Pursuant to the letter from RBI dated 31/10/2022, in relation to non-compliance to
provisions of relevant directions under Sub-sections (1) & (2) of section 29 B of the
NHB Act. the Company was levied a penalty of ' 5,00,000/-. The Company has paid the
penalty on 07th November ,2022.
The Company confirms that these are not significant or material in nature.
HUMAN RESOURCES
The Company aims to align HR practices with business goals, increase productivity of
Human resources by enhancing knowledge, skills and to provide a conducive work environment
to develop a sense of ownership amongst employees. Productive high performing employees
are vital to the Company's success. The contribution and commitment of the
employees towards the performance of the Company during the year were valued and
appreciated. The Company recruited employees during the year for various positions and
promoted employees to take up higher responsibilities. Apart from fixed salaries,
perquisites and benefits, the Company also has in place performance-linked incentives
which reward outstanding performers, who meet certain performance targets. In pursuance of
the Company's commitment to develop and retain the best available talent, the Company had
organised and sponsored various training programmes / seminars / conferences for upgrading
skill and knowledge of its employees in different operational areas.

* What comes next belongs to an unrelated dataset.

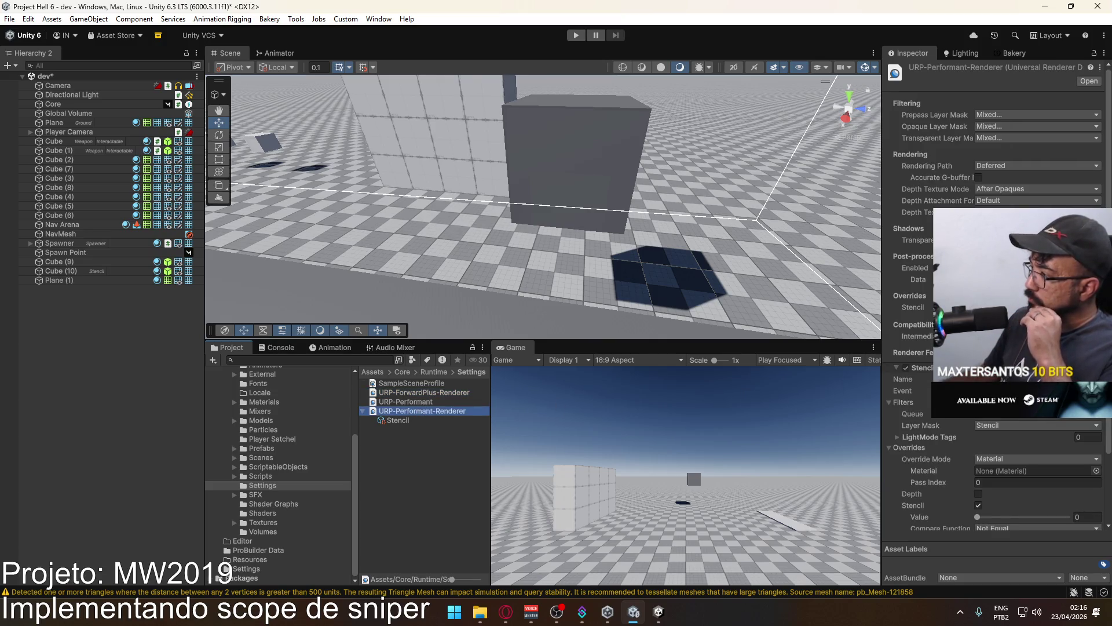
{"action": "scroll", "coordinate": [996, 290], "scroll_direction": "down", "scroll_amount": 3}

Employee relations remained cordial, and the work atmosphere remained congenial during
the year.
ACKNOWLEDGMENTS
The Directors place on record their appreciation for the advice, guidance and support
given by the Life Insurance Corporation of India, the National Housing Bank, the Reserve
Bank of India and all the bankers of the Company. The Directors also place on record their
sincere thanks to the Company's clientele, lenders, investors and members for their
patronage. The Directors express their appreciation for the dedicated services of the
employees and their contribution to the growth of the Company.